Read the lines of the data below and retrieve those with "about".

== Input records ==

________________

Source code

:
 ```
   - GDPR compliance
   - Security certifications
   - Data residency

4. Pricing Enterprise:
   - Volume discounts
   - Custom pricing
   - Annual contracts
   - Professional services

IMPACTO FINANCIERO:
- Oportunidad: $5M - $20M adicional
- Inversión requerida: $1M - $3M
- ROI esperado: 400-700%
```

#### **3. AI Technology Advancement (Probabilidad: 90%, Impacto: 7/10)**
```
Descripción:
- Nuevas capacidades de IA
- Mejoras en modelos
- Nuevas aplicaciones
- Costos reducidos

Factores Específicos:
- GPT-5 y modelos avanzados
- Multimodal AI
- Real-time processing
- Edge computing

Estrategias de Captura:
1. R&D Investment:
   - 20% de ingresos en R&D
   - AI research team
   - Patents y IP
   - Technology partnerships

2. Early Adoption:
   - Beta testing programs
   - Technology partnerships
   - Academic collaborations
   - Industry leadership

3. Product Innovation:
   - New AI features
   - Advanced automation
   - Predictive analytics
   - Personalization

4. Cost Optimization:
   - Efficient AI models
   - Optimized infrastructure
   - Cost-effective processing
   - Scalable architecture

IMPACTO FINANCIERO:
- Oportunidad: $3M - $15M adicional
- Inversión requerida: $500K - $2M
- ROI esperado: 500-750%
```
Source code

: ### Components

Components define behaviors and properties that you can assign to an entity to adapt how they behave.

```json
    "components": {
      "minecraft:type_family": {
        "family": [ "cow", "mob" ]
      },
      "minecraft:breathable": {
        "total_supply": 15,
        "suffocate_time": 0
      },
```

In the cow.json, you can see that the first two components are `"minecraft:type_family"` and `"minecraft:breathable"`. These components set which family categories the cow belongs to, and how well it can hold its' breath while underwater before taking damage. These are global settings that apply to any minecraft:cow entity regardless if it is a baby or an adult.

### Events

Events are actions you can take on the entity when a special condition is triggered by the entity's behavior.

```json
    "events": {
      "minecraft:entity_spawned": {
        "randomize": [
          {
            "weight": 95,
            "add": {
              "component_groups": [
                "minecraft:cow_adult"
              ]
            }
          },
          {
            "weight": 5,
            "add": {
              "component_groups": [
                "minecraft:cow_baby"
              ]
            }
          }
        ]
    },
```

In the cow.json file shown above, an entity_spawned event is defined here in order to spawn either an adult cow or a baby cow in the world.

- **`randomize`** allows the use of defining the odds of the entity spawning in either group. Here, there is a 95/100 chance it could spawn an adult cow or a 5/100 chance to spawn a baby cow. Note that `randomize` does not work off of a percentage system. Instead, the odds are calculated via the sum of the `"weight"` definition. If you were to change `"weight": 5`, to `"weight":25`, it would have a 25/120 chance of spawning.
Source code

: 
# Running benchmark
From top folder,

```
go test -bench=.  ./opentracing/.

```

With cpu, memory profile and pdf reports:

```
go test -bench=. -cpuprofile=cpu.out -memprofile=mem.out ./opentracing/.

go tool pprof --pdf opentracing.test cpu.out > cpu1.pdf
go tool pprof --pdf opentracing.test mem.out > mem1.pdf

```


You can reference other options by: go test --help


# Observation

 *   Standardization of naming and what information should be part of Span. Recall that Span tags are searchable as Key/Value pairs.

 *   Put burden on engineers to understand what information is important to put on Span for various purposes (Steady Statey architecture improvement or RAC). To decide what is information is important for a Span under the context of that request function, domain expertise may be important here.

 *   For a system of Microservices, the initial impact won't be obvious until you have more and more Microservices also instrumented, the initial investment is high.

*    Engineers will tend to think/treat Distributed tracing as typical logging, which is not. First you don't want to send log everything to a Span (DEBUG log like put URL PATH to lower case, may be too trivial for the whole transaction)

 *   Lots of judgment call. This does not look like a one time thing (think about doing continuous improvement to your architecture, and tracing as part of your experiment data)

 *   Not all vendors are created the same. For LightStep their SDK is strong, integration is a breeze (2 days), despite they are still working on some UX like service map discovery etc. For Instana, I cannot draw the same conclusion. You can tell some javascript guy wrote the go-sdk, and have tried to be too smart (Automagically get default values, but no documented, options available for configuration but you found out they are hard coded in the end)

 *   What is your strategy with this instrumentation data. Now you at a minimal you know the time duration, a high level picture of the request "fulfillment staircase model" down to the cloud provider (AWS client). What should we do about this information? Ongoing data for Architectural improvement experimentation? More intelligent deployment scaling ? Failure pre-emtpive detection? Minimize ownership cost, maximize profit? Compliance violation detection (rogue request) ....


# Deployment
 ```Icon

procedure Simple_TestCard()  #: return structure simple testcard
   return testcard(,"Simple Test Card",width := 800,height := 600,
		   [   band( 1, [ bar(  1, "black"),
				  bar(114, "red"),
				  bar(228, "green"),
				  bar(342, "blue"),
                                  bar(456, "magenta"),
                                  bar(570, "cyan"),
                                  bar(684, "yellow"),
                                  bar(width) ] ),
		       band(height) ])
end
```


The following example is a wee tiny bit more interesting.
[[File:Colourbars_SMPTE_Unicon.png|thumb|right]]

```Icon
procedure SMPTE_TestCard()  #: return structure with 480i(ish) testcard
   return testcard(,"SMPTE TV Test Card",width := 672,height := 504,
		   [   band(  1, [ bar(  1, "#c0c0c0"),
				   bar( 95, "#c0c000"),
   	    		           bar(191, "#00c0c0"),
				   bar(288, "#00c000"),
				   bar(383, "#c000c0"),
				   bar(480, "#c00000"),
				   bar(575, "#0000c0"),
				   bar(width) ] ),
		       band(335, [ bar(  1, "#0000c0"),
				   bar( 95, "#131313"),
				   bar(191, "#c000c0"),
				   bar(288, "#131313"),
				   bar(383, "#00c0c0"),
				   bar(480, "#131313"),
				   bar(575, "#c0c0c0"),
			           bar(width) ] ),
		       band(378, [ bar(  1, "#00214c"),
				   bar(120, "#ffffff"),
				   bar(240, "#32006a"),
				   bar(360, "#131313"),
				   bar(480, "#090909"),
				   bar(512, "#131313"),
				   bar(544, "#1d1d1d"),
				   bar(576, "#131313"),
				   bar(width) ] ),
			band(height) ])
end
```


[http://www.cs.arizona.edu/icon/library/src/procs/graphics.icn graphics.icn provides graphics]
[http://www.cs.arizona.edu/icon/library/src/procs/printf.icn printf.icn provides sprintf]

________________

== Response ==
 *   Lots of judgment call. This does not look like a one time thing (think about doing continuous improvement to your architecture, and tracing as part of your experiment data)
 *   What is your strategy with this instrumentation data. Now you at a minimal you know the time duration, a high level picture of the request "fulfillment staircase model" down to the cloud provider (AWS client). What should we do about this information? Ongoing data for Architectural improvement experimentation? More intelligent deployment scaling ? Failure pre-emtpive detection? Minimize ownership cost, maximize profit? Compliance violation detection (rogue request) ....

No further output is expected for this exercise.